Reading Will Richardson’s World Without Walls: Learning Well with Others I think about how our jobs as educators are changing. No, they have already changed (just some are taking their time with the transition). If my job started out with the purpose of teaching the core standards of maths to teenagers, it very quickly morphed into something more like “Opportunity Maker” with a splash and a hint of mathematical focus. OK, massive oversimplification but Richardson was right back in 2008 and he is still right. I don’t always need to directly teach pages and pages of content to my students. I need to allow for moments of connected learning, where students are engaging in my topic with experts and learners from all over the world.

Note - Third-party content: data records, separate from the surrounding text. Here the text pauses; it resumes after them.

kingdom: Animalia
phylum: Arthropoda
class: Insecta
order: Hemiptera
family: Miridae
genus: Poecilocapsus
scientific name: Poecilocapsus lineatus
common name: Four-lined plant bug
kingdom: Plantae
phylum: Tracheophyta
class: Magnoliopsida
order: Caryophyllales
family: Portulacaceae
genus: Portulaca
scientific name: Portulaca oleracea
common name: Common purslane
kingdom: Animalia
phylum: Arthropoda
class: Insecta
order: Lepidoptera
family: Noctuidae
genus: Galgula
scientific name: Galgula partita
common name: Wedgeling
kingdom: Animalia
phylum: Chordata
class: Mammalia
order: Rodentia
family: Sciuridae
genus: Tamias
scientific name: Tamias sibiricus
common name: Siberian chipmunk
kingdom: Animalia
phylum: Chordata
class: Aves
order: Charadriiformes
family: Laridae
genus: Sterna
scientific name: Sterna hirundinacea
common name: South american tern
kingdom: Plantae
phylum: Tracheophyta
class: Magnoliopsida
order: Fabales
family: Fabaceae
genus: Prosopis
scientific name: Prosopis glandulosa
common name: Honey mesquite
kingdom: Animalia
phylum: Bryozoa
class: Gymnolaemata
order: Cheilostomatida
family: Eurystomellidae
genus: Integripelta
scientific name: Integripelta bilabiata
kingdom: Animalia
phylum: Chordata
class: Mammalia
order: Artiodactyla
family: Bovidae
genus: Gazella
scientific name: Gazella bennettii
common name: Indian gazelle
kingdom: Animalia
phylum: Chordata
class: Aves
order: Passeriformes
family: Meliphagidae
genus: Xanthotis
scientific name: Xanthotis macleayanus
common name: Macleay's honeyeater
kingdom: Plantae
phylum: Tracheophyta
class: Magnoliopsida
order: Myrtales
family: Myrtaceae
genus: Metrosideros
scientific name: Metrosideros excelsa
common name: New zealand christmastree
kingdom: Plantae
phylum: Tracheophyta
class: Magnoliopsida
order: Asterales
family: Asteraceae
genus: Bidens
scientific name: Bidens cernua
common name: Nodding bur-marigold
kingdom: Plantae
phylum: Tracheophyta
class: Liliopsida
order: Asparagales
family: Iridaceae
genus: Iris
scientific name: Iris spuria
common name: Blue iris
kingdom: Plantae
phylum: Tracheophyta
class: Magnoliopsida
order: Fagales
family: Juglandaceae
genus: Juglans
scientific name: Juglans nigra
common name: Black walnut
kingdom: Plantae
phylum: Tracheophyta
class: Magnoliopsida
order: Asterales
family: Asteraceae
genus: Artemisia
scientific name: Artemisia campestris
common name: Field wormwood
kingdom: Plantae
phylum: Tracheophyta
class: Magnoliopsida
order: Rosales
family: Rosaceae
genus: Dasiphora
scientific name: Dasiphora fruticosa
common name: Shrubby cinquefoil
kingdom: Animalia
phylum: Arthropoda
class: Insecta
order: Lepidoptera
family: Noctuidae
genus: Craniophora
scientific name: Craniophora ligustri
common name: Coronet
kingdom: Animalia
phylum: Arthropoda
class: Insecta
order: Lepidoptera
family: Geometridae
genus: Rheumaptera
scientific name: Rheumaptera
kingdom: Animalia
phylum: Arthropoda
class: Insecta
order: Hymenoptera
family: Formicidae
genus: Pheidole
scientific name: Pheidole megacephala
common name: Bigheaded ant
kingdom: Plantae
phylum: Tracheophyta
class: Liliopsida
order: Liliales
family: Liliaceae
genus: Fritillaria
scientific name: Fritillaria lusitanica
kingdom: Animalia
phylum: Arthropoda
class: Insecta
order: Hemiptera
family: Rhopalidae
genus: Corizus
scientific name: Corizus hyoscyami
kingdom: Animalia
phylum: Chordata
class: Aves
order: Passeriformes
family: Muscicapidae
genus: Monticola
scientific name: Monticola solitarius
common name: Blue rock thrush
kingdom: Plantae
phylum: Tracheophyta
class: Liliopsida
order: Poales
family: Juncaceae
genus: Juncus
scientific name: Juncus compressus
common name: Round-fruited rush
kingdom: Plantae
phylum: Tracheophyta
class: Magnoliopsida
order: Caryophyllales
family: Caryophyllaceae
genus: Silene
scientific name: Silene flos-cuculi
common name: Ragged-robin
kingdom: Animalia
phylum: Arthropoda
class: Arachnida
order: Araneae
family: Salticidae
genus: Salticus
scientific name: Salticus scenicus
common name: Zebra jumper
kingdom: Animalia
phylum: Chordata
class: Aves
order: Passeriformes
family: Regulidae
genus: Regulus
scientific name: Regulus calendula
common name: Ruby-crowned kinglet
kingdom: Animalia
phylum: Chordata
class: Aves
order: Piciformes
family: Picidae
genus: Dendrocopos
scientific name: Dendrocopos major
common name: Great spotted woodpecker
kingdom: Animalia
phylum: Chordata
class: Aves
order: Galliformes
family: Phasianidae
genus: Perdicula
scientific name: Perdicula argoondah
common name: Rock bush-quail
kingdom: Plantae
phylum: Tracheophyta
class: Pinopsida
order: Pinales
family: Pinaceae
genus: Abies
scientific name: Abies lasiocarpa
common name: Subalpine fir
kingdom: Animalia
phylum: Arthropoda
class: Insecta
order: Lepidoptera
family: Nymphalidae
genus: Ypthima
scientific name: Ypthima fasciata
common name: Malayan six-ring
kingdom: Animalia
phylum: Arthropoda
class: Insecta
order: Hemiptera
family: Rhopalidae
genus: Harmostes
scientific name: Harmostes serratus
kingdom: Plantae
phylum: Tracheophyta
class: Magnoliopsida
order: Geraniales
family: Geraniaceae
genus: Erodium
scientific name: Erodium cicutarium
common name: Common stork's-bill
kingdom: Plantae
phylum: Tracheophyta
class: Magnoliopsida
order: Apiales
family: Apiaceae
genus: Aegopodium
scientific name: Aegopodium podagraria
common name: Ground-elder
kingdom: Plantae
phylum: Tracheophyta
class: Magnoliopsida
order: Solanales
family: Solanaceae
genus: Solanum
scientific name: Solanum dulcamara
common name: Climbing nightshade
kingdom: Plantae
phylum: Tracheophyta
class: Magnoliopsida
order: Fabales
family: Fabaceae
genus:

I started maths blogs with my 9th graders this year and so far it’s been a mostly one way process of individual reflection for each of them. To harness the mass of connections I need to help my students take a leap and get their blogs out there and connected to others. We have already signed up with Mathlete Blogs which is great, but we haven’t created a habit of posting or commenting yet. Jeff Utecht talks about lurking in his book Reach and I think that my students and I are certainly just lurking at the moment. We are watching and learning but we need to be more active to help the community grow and for us to learn too.
For my own professional growth I can see how I need to harness the mass of connections and put myself out there. This is certainly not the first blog that I have created but it is sure to be my most active. It is time to stop lurking behind the screen (does that mean no more facebook stalking?) and put my thoughts and ideas into words, open myself up to discussions, new ideas and potential criticisms.
It’s funny, I tell my students to be risk-takers everyday and not to be worried about making mistakes or voicing their opinions. Time to take my own advice.